*WHAT THE TASK ASKS*: Where the string "maybe" appears in a line of the material below, copy that line.

*DATA SUPPLIED*:

==*==

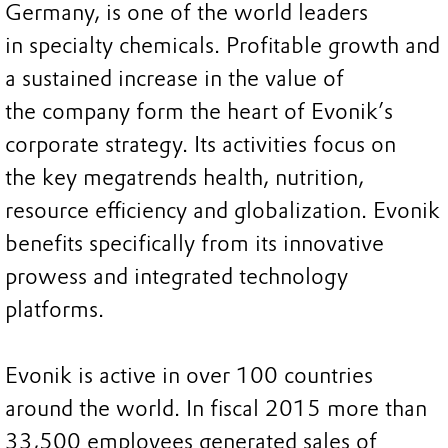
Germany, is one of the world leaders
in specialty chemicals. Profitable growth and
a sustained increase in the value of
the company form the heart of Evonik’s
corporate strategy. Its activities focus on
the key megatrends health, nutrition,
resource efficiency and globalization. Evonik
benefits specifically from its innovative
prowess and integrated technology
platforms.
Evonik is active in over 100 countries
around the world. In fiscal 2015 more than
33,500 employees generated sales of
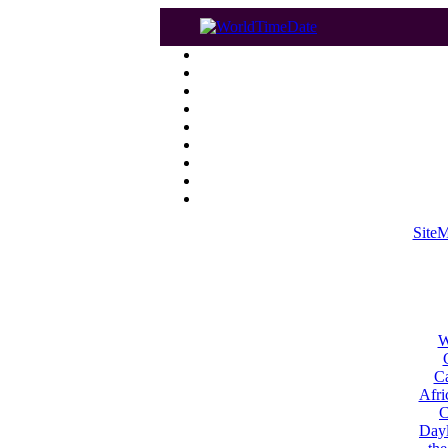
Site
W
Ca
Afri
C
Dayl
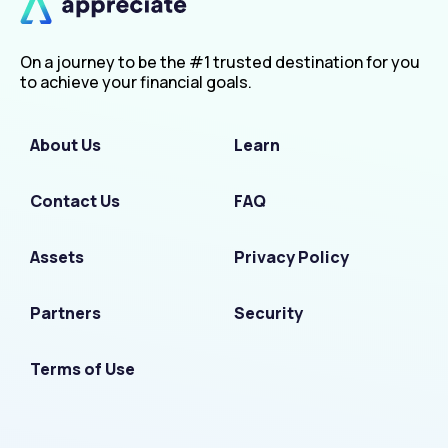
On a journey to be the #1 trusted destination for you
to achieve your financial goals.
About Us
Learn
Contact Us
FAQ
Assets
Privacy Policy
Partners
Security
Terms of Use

==*==

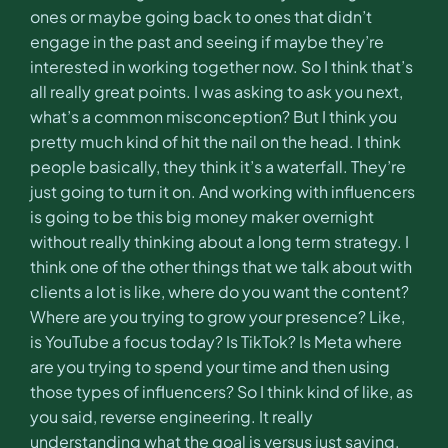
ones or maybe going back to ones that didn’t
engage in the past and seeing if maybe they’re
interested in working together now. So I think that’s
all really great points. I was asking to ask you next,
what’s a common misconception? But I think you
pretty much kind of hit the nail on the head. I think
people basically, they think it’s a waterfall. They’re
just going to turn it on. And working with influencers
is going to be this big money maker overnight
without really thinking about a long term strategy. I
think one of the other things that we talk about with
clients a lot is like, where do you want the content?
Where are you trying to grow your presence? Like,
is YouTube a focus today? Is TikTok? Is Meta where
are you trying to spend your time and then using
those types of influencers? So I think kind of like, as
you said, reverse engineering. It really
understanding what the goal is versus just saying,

==*==

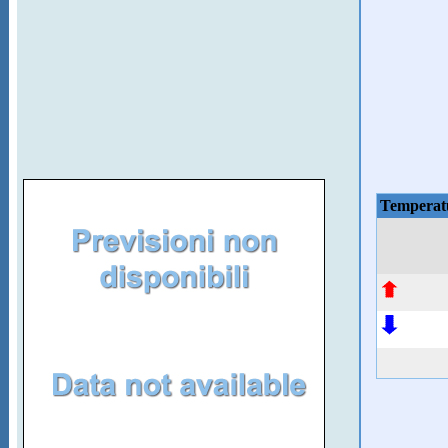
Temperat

==*==

*RESPONSE BELOW*:
ones or maybe going back to ones that didn’t
engage in the past and seeing if maybe they’re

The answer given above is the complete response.